La Commission et le Parlement européens sont en plein psychodrame, suite à la visite diplomatique de Josep Borrell, le haut représentant de l’UE pour les Affaires Etrangères, à Moscou. Venu débattre avec les autorités russes du sort de possibles progrès dans les relations entre l’Europe et la Russie, le chef de la diplomatie européenne, s’est retrouvé, piégé entre la condamnation de l’opposant Alexeï Navalny à près de trois ans de prison par la justice russe et l’expulsion de diplomates européens accusés d’avoir été présents dans les manifestations en sa faveur.
Humiliation de Borrell, donc de l’Union européenne par Poutine et son brillant et terrible ministre des Relations extérieures, Sergueï Lavrov.
Humiliation mal vécue par les pays membres de l’Union, par les responsables de la Commission et par les députés européens, 80 d’entre eux demandant la démission du chef de la diplomatie européenne.
Il est facile d’accuser Josep Borrell de naïveté, de faiblesse ou d’erreur. En fait, « on reproche à l’Europe de ne pas agir dans un domaine où, en réalité, elle n’a pas de mandat » comme le soulignait Hubert Védrine.
Pour une fois où l’Union avait, dans un domaine régalien, un vrai chef de sa diplomatie, pragmatique, courageux, prenant à bras le corps les dossiers sensibles et tentant de les solutionner plutôt que de laisser les Etats les enterrer ou, au nom du compromis, y répondre à minima, le voilà mis au pilori pour avoir voulu démontrer que l’Union européenne était un véritable partenaire en politique étrangère.
Certes, Lavrov a clairement signifié à son homologue que pour la Russie, l’UE n’est pas « un partenaire fiable » marquant par là-même le mépris que son Président et lui-même ont pour ce qu’ils ne considèrent que comme un assemblage hétéroclite qui ne survivra pas à l’évolution des grands ensembles mondiaux.
Et si le tandem « Poutine-Lavrov » avait commis une faute !
En voulant faire une démonstration de force en plein affaire Navalny, sur le dos de l’UE, ne viennent-ils pas de se couper des pays et des personnalités européennes qui poussaient à une normalisation des relations avec la Russie, notamment à une levée des sanctions économiques qu’elles subies.

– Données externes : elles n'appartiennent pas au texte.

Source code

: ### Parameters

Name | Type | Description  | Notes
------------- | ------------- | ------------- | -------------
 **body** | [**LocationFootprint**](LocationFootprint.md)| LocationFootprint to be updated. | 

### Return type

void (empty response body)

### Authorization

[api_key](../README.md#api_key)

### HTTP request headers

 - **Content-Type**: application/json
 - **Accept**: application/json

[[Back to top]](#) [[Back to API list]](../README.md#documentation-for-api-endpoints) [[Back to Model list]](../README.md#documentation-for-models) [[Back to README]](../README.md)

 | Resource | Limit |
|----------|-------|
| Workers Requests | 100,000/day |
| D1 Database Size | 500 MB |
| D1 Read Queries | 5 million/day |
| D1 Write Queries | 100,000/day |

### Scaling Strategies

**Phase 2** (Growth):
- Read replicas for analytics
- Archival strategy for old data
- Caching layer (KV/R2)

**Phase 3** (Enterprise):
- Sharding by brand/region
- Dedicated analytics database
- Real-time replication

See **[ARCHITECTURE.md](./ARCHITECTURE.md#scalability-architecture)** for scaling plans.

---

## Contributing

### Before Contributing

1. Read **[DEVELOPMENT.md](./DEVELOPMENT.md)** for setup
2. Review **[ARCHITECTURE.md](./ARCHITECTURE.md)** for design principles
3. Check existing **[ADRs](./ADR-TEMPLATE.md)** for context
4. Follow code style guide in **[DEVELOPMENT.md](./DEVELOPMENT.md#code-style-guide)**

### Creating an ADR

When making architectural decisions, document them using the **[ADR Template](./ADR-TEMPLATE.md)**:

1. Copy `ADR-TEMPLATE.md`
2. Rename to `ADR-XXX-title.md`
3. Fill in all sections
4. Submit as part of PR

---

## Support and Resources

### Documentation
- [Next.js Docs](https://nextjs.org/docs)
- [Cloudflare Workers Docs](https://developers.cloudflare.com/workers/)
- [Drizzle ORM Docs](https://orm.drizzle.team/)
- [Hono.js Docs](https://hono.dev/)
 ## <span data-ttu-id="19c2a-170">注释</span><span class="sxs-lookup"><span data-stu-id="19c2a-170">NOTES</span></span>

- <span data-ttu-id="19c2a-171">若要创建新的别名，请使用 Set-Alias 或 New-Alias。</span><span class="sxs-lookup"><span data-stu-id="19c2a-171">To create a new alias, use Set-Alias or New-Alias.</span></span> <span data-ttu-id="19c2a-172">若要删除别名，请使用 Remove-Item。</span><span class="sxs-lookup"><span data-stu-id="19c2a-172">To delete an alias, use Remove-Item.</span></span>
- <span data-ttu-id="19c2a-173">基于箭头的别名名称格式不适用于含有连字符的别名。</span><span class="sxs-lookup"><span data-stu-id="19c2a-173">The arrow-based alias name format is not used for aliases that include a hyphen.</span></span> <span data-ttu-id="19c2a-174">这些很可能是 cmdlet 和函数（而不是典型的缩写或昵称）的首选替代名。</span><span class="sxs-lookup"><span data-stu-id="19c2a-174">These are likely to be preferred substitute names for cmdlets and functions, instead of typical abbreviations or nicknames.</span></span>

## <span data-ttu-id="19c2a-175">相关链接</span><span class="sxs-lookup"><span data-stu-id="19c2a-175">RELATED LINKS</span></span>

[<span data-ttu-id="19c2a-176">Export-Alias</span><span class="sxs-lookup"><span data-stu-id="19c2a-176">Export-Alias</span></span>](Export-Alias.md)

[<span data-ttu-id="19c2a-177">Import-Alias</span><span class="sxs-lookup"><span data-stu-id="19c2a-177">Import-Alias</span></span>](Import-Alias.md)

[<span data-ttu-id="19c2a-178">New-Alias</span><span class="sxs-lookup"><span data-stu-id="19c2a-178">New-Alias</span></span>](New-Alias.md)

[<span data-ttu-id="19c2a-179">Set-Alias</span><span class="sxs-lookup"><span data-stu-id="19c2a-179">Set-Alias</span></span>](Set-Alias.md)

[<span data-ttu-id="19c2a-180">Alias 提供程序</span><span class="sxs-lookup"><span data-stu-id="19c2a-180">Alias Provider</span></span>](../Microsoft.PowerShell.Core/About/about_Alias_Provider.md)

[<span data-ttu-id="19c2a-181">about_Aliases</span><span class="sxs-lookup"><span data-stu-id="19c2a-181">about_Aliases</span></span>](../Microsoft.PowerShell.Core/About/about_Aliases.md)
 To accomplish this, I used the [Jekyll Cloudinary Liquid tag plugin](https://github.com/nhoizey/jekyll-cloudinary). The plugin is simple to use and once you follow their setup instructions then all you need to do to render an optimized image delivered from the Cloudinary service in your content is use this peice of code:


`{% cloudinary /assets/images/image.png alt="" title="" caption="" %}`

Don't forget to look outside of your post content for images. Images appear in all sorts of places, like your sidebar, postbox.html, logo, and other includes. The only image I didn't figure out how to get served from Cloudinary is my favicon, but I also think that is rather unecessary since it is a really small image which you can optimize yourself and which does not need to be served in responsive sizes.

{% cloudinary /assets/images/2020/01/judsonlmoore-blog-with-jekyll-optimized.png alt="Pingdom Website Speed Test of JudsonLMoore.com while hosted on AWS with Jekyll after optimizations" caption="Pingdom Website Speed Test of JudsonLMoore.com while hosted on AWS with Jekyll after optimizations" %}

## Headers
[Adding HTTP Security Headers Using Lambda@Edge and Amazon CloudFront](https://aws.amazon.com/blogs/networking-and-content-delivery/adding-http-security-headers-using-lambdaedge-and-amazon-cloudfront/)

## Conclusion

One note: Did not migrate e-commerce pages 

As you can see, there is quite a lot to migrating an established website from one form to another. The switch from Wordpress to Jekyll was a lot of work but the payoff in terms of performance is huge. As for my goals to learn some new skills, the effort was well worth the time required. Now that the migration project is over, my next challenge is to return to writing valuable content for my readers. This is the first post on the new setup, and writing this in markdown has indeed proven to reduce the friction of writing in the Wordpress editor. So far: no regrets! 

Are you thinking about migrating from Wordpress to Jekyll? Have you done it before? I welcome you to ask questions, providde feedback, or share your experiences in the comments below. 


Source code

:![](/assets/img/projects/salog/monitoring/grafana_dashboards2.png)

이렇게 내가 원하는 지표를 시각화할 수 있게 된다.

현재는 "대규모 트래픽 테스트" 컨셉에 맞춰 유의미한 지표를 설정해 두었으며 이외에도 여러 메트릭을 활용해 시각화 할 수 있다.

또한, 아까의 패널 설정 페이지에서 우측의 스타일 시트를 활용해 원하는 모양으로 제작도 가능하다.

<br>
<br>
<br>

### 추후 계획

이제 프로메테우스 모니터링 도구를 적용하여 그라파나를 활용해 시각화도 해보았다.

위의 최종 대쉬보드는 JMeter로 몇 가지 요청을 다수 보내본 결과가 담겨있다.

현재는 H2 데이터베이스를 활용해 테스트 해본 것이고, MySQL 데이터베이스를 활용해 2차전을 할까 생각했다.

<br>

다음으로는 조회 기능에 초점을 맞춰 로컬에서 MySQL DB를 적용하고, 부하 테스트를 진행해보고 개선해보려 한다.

Notamment, la Chancelière Merkel et le Président Macron qui considèrent que dans le temps long, un partenariat avec la Russie est inéluctable pour assurer la sécurité et le développement du continent européen.
Au moment où l’Europe, grâce à Donald Trump, a pris conscience qu’elle ne devait compter que sur elle-même et que la seule façon de clore le cycle de la « guerre froide » serait, pour elle, d’avoir à terme un partenariat avec la Russie, une sorte de pacte d’assurance » frontières-sécurité-désarmement » en échange d’une » réelle coopération économique ».
Pour les partisans de ce pari » gagnant-gagnant », le problème n’est pas que la Russie se tourne vers la Chine mais que l’Europe se tourne vers la Russie ! C’est ce que Josep Borrell a tenté. Poutine, empêtré dans l’affaire Alexeï Navalny, au lieu de saisir cette opportunité en est resté au rapport de force habituel et au refus de toute immixtion étrangère dans sa politique intérieure.
Paradoxe de cette situation conflictuelle, la France et la Russie commémoraient le 13 février, l’enterrement des dépouilles de 120 soldats des deux armées, tués lors de la bataille de Viazma, en 1812. Quand les grognards napoléoniens et les soldats tsaristes réconcilient les deux pays, tous les espoirs ne sont-ils pas permis ?
Le Conseil des Affaires Étrangères de l’UE se réunit le 22 février prochain à Bruxelles pour traiter des relations futures avec la Russie. Il y a fort à parier qu’il sera consacré au voyage de Borrell à Moscou et surtout aux Droits de l’Homme.
De nouvelles sanctions punitives à l’égard de la Russie seront comme toujours improductives.
Ne vaudrait-il pas mieux comme l’a proposé le chroniqueur Renaud Girard de commencer par négocier avec elle l’arrêt des opérations menées, à partir du territoire russe, par les « ransomwares », contre les données informatiques des entreprises européennes.
Realpolitik ou poursuite de la guerre froide, les décisions du Conseil européen en écriront la partition à venir.